Task instructions. Pull each line holding "href" out of the entries below.

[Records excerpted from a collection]

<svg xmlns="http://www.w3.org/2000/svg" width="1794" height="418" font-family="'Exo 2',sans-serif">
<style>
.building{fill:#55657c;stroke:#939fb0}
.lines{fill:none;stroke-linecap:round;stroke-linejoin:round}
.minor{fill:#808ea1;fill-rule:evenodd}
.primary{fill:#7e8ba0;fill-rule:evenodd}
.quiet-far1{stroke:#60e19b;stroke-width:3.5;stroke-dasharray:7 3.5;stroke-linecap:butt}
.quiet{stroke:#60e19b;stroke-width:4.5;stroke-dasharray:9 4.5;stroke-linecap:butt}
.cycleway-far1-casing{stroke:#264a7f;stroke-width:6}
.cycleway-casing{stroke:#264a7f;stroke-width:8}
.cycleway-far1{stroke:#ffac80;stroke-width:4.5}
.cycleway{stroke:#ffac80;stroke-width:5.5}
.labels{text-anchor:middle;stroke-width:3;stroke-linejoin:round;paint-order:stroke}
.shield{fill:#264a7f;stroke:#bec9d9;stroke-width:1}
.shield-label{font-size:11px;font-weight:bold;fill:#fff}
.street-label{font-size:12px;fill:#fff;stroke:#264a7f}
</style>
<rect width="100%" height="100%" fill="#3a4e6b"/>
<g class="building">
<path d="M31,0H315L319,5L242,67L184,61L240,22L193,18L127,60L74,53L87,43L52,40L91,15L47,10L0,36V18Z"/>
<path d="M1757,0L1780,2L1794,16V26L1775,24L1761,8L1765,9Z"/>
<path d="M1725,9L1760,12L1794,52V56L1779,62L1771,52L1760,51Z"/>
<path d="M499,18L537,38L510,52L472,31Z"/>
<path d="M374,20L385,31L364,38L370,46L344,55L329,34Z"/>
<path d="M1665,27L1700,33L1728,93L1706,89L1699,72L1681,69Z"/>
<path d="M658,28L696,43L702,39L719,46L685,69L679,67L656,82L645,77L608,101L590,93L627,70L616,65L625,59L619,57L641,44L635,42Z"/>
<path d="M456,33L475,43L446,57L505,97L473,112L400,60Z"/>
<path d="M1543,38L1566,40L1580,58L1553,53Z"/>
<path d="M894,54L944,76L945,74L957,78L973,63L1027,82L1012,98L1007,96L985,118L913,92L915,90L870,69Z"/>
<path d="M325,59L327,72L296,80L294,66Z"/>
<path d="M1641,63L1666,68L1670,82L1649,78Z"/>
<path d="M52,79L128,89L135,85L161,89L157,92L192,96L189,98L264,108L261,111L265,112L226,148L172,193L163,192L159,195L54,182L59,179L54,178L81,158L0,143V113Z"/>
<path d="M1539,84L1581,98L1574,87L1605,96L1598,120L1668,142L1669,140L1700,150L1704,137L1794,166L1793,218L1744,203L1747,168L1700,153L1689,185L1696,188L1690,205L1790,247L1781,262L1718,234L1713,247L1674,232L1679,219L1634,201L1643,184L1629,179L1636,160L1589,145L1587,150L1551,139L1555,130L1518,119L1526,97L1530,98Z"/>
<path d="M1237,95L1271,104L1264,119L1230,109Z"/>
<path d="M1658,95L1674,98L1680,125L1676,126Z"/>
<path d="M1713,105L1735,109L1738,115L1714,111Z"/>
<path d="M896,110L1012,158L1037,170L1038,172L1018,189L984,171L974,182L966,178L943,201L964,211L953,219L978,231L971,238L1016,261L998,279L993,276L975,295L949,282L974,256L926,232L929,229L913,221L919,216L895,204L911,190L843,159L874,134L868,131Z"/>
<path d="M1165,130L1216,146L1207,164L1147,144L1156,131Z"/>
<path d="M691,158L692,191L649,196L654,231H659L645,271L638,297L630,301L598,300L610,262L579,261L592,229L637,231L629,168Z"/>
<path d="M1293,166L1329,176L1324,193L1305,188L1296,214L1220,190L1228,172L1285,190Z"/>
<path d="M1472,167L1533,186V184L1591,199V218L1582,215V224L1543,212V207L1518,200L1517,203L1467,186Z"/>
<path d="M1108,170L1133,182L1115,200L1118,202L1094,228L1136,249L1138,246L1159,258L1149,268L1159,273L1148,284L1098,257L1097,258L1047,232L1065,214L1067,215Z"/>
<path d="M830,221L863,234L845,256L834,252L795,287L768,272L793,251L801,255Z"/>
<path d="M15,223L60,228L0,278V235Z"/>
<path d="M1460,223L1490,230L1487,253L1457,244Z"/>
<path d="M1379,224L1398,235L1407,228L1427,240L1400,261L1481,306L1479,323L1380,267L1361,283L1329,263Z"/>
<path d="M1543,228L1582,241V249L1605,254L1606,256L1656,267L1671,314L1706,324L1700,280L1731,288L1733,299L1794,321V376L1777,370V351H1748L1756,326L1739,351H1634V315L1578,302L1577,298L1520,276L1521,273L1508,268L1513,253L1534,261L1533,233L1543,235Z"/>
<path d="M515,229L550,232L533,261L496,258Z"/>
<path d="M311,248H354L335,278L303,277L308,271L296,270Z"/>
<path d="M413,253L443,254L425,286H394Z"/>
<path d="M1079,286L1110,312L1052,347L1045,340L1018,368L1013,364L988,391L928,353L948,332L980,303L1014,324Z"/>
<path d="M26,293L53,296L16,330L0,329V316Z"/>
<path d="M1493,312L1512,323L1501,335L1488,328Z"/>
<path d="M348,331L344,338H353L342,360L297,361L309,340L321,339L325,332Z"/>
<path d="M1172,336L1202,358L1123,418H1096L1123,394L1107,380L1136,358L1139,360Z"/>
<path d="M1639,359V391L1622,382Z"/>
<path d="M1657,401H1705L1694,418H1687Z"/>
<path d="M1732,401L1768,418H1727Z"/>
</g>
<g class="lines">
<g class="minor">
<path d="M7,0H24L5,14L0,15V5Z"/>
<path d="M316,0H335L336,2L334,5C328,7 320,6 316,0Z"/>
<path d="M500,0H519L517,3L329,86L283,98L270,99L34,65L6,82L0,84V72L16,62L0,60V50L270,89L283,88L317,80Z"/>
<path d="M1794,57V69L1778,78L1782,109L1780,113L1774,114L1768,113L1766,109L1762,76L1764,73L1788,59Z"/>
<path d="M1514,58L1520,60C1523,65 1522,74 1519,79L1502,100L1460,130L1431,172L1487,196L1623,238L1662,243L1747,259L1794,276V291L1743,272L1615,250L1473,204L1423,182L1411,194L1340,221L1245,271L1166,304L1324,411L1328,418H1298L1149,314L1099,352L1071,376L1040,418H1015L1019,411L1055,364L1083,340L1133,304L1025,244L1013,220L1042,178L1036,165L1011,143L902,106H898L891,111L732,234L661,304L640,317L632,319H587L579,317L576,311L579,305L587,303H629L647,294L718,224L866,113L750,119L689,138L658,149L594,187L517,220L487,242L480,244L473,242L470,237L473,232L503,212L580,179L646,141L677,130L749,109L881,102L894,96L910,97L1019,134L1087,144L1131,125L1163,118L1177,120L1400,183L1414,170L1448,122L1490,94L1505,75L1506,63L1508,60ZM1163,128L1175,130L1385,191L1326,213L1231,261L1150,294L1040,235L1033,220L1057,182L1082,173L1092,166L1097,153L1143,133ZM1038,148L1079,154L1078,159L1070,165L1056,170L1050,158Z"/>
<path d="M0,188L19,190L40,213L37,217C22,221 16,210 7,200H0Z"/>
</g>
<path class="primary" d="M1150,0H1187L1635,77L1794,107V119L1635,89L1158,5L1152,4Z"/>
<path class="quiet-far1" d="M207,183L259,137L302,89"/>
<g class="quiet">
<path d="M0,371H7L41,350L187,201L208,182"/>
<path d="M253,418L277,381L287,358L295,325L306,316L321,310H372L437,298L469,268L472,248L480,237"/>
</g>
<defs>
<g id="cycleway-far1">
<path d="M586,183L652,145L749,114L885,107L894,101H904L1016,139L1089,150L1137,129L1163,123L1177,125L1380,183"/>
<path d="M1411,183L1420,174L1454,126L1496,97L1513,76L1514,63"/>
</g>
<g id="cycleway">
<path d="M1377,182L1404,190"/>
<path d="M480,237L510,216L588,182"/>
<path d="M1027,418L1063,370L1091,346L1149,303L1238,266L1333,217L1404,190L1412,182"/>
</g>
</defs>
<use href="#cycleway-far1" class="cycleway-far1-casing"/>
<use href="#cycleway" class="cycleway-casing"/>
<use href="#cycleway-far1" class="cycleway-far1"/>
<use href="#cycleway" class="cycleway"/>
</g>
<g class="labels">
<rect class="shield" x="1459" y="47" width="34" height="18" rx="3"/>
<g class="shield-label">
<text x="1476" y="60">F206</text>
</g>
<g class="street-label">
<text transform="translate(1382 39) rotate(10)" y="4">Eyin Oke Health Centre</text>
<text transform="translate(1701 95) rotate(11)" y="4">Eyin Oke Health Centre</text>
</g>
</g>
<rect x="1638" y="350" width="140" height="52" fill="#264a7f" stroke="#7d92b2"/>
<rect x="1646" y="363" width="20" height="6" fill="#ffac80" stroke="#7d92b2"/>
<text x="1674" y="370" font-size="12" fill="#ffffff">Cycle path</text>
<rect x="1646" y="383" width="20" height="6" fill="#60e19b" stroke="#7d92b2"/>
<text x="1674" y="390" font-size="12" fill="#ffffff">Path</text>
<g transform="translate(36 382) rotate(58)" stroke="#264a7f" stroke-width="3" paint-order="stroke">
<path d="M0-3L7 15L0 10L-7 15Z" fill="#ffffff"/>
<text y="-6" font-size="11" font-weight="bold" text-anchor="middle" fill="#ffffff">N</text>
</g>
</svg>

Response for this exercise.
<use href="#cycleway-far1" class="cycleway-far1-casing"/>
<use href="#cycleway" class="cycleway-casing"/>
<use href="#cycleway-far1" class="cycleway-far1"/>
<use href="#cycleway" class="cycleway"/>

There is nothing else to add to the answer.